A conference of negotiators from both the Senate and the House decided on the act after each passing the separate DRIVE Act and STRR Act over the past five months and working out their differences.

The bill is called the Fixing America’s Surface Transportation (FAST) Act. A summary of the act emphasizes funds for roads and bridges, public transportation, safety, hazardous material reforms and railroads and will update research and transportation standards developments for the growth of technology.

The FAST act, though one year shorter than the two Acts passed by the Senate and the House separately, will allow for more spending annually.

How is it being funded?

The FAST Act reapproves the fuel tax at 18.4 cents for gas and 23.4 cents per gallon for diesel. This is the same rate that the tax has been for more than two decades—raising the tax is seen as less-than-favorable as lower-income drivers tend to have cars with lower gas mileage, meaning that they would end up paying more towards the HTF.

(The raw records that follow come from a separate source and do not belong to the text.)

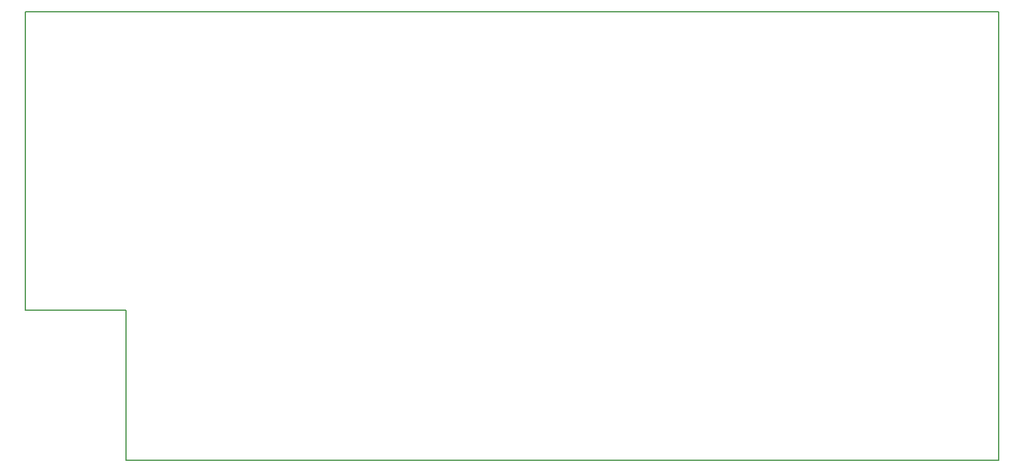
<source format=gko>
G04*
G04 #@! TF.GenerationSoftware,Altium Limited,Altium Designer,21.0.8 (223)*
G04*
G04 Layer_Color=16711935*
%FSLAX44Y44*%
%MOMM*%
G71*
G04*
G04 #@! TF.SameCoordinates,CF40DC4F-38BD-4AEA-854D-D5A68E69FAB1*
G04*
G04*
G04 #@! TF.FilePolarity,Positive*
G04*
G01*
G75*
%ADD11C,0.2000*%
D11*
X145000Y-0D02*
Y215500D01*
X-0D02*
X145000D01*
X-0D02*
X0Y645000D01*
X145000Y-0D02*
X1400000Y0D01*
X0Y645000D02*
X1400000D01*
X1400000Y0D01*
M02*

</source>
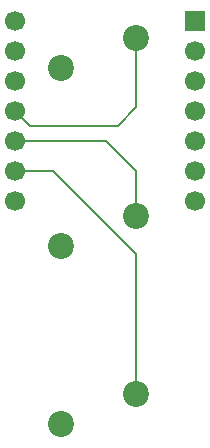
<source format=gbr>
%TF.GenerationSoftware,KiCad,Pcbnew,8.0.6*%
%TF.CreationDate,2024-10-21T23:56:12-04:00*%
%TF.ProjectId,Hackpad,4861636b-7061-4642-9e6b-696361645f70,rev?*%
%TF.SameCoordinates,Original*%
%TF.FileFunction,Copper,L2,Bot*%
%TF.FilePolarity,Positive*%
%FSLAX46Y46*%
G04 Gerber Fmt 4.6, Leading zero omitted, Abs format (unit mm)*
G04 Created by KiCad (PCBNEW 8.0.6) date 2024-10-21 23:56:12*
%MOMM*%
%LPD*%
G01*
G04 APERTURE LIST*
%TA.AperFunction,ComponentPad*%
%ADD10C,2.200000*%
%TD*%
%TA.AperFunction,ComponentPad*%
%ADD11R,1.700000X1.700000*%
%TD*%
%TA.AperFunction,ComponentPad*%
%ADD12C,1.700000*%
%TD*%
%TA.AperFunction,Conductor*%
%ADD13C,0.200000*%
%TD*%
G04 APERTURE END LIST*
D10*
%TO.P,SW3,1,1*%
%TO.N,Net-(U1-PA7_A8_D8_SCK)*%
X158741000Y-92640000D03*
%TO.P,SW3,2,2*%
%TO.N,GND*%
X152391000Y-95180000D03*
%TD*%
%TO.P,SW2,1,1*%
%TO.N,Net-(U1-PA5_A9_D9_MISO)*%
X158741000Y-77550000D03*
%TO.P,SW2,2,2*%
%TO.N,GND*%
X152391000Y-80090000D03*
%TD*%
%TO.P,SW1,1,1*%
%TO.N,Net-(U1-PA6_A10_D10_MOSI)*%
X158741000Y-62460000D03*
%TO.P,SW1,2,2*%
%TO.N,GND*%
X152391000Y-65000000D03*
%TD*%
D11*
%TO.P,U1,1,PA02_A0_D0*%
%TO.N,unconnected-(U1-PA02_A0_D0-Pad1)*%
X163750000Y-61000000D03*
D12*
%TO.P,U1,2,PA4_A1_D1*%
%TO.N,unconnected-(U1-PA4_A1_D1-Pad2)*%
X163750000Y-63540000D03*
%TO.P,U1,3,PA10_A2_D2*%
%TO.N,unconnected-(U1-PA10_A2_D2-Pad3)*%
X163750000Y-66080000D03*
%TO.P,U1,4,PA11_A3_D3*%
%TO.N,unconnected-(U1-PA11_A3_D3-Pad4)*%
X163750000Y-68620000D03*
%TO.P,U1,5,PA8_A4_D4_SDA*%
%TO.N,unconnected-(U1-PA8_A4_D4_SDA-Pad5)*%
X163750000Y-71160000D03*
%TO.P,U1,6,PA9_A5_D5_SCL*%
%TO.N,unconnected-(U1-PA9_A5_D5_SCL-Pad6)*%
X163750000Y-73700000D03*
%TO.P,U1,7,PB08_A6_D6_TX*%
%TO.N,unconnected-(U1-PB08_A6_D6_TX-Pad7)*%
X163750000Y-76240000D03*
%TO.P,U1,8,PB09_A7_D7_RX*%
%TO.N,unconnected-(U1-PB09_A7_D7_RX-Pad8)*%
X148500000Y-76240000D03*
%TO.P,U1,9,PA7_A8_D8_SCK*%
%TO.N,Net-(U1-PA7_A8_D8_SCK)*%
X148500000Y-73700000D03*
%TO.P,U1,10,PA5_A9_D9_MISO*%
%TO.N,Net-(U1-PA5_A9_D9_MISO)*%
X148500000Y-71160000D03*
%TO.P,U1,11,PA6_A10_D10_MOSI*%
%TO.N,Net-(U1-PA6_A10_D10_MOSI)*%
X148500000Y-68620000D03*
%TO.P,U1,12,3V3*%
%TO.N,unconnected-(U1-3V3-Pad12)*%
X148500000Y-66080000D03*
%TO.P,U1,13,GND*%
%TO.N,GND*%
X148500000Y-63540000D03*
%TO.P,U1,14,5V*%
%TO.N,unconnected-(U1-5V-Pad14)*%
X148500000Y-61000000D03*
%TD*%
D13*
%TO.N,Net-(U1-PA6_A10_D10_MOSI)*%
X158741000Y-68323402D02*
X157174402Y-69890000D01*
X149770000Y-69890000D02*
X148500000Y-68620000D01*
X157174402Y-69890000D02*
X149770000Y-69890000D01*
X158741000Y-62460000D02*
X158741000Y-68323402D01*
%TO.N,Net-(U1-PA5_A9_D9_MISO)*%
X148500000Y-71160000D02*
X156160000Y-71160000D01*
X156160000Y-71160000D02*
X158741000Y-73741000D01*
X158741000Y-73741000D02*
X158741000Y-77550000D01*
%TO.N,Net-(U1-PA7_A8_D8_SCK)*%
X148500000Y-73700000D02*
X151700000Y-73700000D01*
X158741000Y-80741000D02*
X158741000Y-92640000D01*
X151700000Y-73700000D02*
X158741000Y-80741000D01*
%TD*%
M02*

</source>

The amount of revenue coming from this tax is also decreasing due to more fuel-efficient cars and fewer drivers on the roads. This means that fewer that 50 percent of the funds that are currently paying for highway infrastructure are coming from the fuel tax and are instead coming from other general taxes. This has added up to for the fund, and a $16 billion deficit—and is still unable to keep up with the need for maintenance.

New funding for the FAST Act will come from tax collection services that will be contracted out to private companies, as well as customs fees, and passport rules for those with delinquent taxes. This means those with over $50 000 owed to the IRS could see their passports confiscated—a tactic that is slated to raise $400 million over a decade.